--- Provided data ---
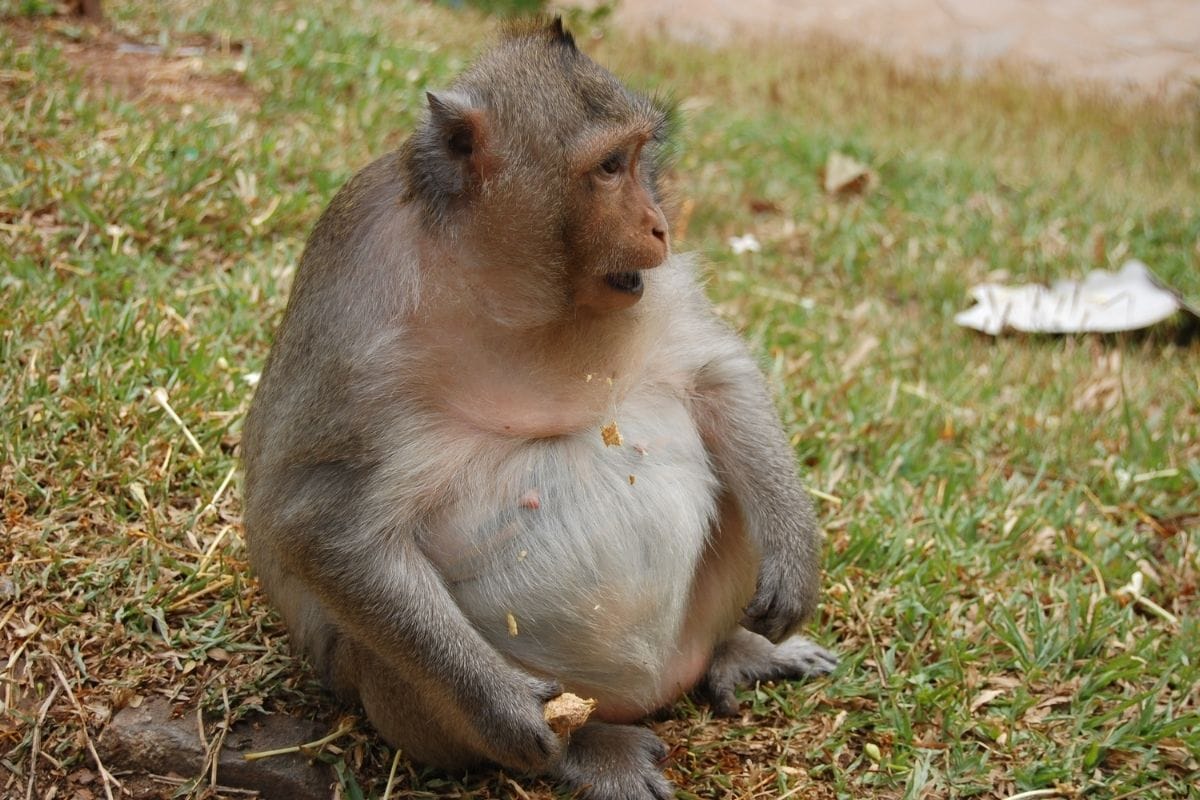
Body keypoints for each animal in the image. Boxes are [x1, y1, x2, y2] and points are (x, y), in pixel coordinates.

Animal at [241, 18, 836, 800]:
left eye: (639, 157)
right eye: (609, 166)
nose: (658, 225)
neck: (507, 292)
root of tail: (655, 690)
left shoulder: (652, 290)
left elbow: (714, 372)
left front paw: (795, 553)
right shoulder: (357, 332)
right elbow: (318, 523)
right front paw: (505, 709)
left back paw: (735, 650)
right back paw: (584, 748)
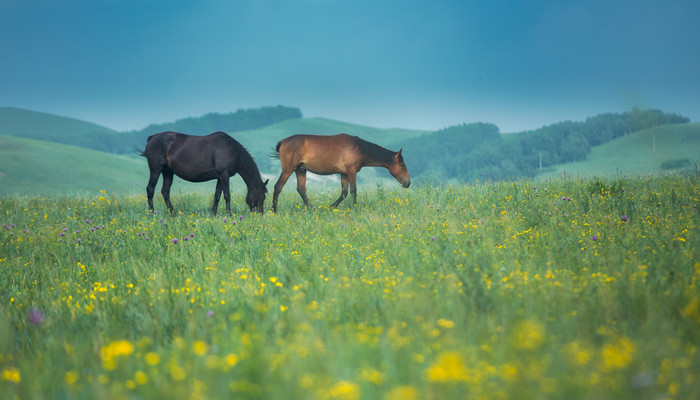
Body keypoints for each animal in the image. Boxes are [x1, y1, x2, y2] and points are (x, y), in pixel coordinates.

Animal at [138, 131, 268, 214]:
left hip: (168, 172)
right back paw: (152, 213)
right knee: (150, 189)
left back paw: (173, 213)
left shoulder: (220, 177)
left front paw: (213, 214)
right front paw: (229, 214)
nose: (260, 214)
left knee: (165, 191)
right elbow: (227, 196)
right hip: (155, 170)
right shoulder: (224, 175)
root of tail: (152, 138)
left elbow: (217, 196)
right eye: (262, 196)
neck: (232, 150)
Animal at [270, 133, 410, 212]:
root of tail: (283, 142)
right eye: (402, 165)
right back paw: (274, 210)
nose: (407, 183)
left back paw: (311, 209)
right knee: (278, 187)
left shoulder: (343, 174)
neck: (359, 148)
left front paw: (330, 207)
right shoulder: (351, 172)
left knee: (301, 189)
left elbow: (344, 192)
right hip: (288, 169)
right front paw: (355, 208)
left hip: (301, 170)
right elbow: (353, 191)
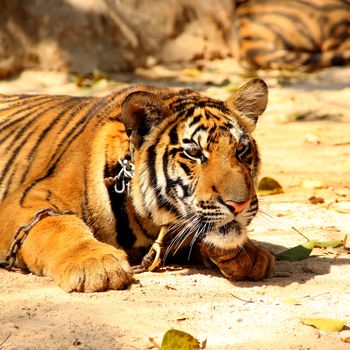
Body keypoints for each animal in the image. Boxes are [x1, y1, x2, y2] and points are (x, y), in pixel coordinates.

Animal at [0, 79, 274, 292]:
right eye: (194, 152)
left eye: (242, 149)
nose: (239, 205)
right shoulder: (26, 200)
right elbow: (56, 225)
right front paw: (96, 262)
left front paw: (251, 255)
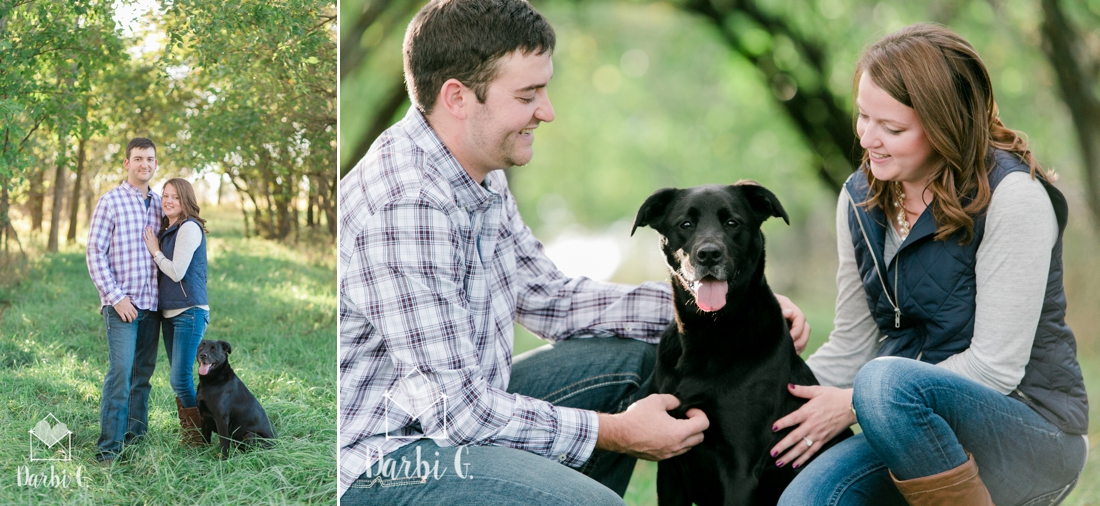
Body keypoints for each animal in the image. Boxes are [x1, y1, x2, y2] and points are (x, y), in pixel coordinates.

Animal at [629, 182, 849, 506]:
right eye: (685, 224)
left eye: (733, 223)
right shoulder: (669, 462)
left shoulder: (740, 467)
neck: (708, 334)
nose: (709, 254)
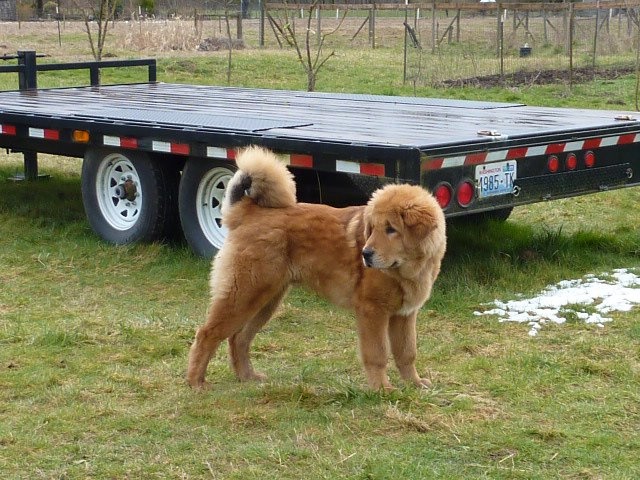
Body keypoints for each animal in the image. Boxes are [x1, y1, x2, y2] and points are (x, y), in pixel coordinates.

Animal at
---
**Task objective:** Within the entries above, find the string "tail" and return each line that holds it.

**Solution:**
root of tail: (655, 690)
root of tail: (152, 138)
root of tail: (283, 142)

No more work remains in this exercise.